A two-litre container of milk with a recognisable brand name costs about €1.89, while two litres of own-brand milk – from the same cows – is €1.69. If you go through two litres daily you save yourself another €73 each year by making that one switch.

Then take bread. Pat the Baker’s 800g brown pan costs €1.69. A similarly-sized pan from Tesco’s own-brand range – and not the cheapest, either – is 99 cent. If you go through two sliced pans a week and made the switch, you save another €72.80 a year. Add that up and you save €203 a year, on breakfast alone – and you can even hang on to your branded tea.

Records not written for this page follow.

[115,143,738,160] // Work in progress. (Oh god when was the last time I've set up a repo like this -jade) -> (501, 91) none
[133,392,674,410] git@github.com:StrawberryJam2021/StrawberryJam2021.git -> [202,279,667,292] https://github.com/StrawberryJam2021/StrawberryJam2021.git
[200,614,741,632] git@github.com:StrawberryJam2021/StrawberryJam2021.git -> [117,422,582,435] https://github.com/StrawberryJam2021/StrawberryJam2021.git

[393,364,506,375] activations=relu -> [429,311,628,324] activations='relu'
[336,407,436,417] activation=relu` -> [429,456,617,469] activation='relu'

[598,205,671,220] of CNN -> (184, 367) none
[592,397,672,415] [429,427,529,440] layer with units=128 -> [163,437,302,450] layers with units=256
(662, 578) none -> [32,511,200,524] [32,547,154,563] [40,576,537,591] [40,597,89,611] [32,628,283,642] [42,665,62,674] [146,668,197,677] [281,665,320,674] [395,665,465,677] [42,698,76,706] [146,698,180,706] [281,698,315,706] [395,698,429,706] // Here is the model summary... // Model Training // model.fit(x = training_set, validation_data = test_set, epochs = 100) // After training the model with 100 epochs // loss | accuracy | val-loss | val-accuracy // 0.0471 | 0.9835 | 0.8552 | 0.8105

The merits of own-brand are undeniable. Killowen sells a great artisan yoghurt under its own name but it makes private- label yoghurt for less. Johnston, Mooney & O'Brien, Irish Pride and Pat the Baker all make breads for own-brand labels, while Glanbia, Connacht Gold and Irish Yogurt make dairy products.

Odlums sells own-brand flour and Bewley’s makes tea for two chains. Lir sells high-end chocolates under multiple labels and Bachelors peas and beans are bought and sold under different names.

Local heroes

But savings are not only to be found in supermarkets: your local butcher is your friend and knows what the best-value meat is and how to cook it. If he offers to cut or trim cheap meat for you, say yes; it can be grim otherwise. Mind you, if you ate a little less meat, you would save money (and possibly live longer).

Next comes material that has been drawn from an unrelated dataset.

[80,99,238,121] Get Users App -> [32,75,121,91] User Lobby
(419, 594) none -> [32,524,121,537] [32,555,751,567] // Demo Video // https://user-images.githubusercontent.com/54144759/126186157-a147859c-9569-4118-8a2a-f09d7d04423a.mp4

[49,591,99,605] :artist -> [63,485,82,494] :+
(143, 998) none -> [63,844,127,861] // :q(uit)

Speciality stores will help you cut costs. Soy sauce, chilli sauce and rice are just three items that sell in Asian markets for a fraction of what you would pay in your local supermarket. They source it directly from the East and get a better price. The brands may be unrecognisable to you, but they tend to be very well-known in their country of origin. And that matters.

So, by shopping smarter, switching to own-brand for some products and exercising a little self-control, we reckon you could knock €2,200 off your annual bill. And you’ll probably eat better too.


Caitríona Redmond is a very savvy shopper who feeds herself, her husband two young boys and a teenage girl on just €100 a week, which also includes bin tags, prescriptions, nappies, cleaning materials “and anything else I may need during the week”.

She wasn’t always so frugal. “Wind the clock back seven years and I would have spent as much as three times my current budget on groceries; that was just for my husband, the now 15-year-old and me. For bigger-ticket items I always did the research and shopped around. Nowadays I apply the same know-how to grocery shopping. When I think back to the amount of money I wasted on groceries that often ended up in the bin, I feel a little bit sick.”

She thinks people waste money in the name of convenience. “If you are prepared to cook meals from scratch, using fresh ingredients, then you will always save money. For example, the leading Irish brand of organic oats work out just as cheap as a bowl of processed cereal; they’re also better for you, but it does take time to make porridge in the morning.

“Irish supermarkets have fresh fruit and vegetable deals every single week; couple that with a €25 pack of meat from a local butcher and you can eat like a king. It does mean you have to cook it from scratch, though, and many people don’t have the time, skills or desire to do this.”

She says three factors drive up grocery costs: processed foods, meat and treats. “If a family on a budget were to cut back on treat items, such as sweets, crisps and biscuits, cook from scratch and eat less meat, then they should be able to save at least €30 a week. Families who are prepared to shop around to get the deals on decent food could save even more.

“I’m a big fan of Aldi’s super-six deals for fruit and vegetables and SuperValu’s three items for €2 specials.”


  • 1 Plan ahead: Work out what you're going to eat and what you need to buy. Make lists and stick to them.
  • 2 Cook a little less food and use communal serving bowls a little more more: you'll be amazed at the impact on your budget.
  • 3 Keep your eyes peeled for special offers and relevant coupons. Do not buy perishables in bulk unless you can freeze them.
  • 4 Make the switch to own-brand products – at least for some of your weekly shop.
  • 5 Speciality stores will help you cut costs. Local greengrocers and butchers are often better value.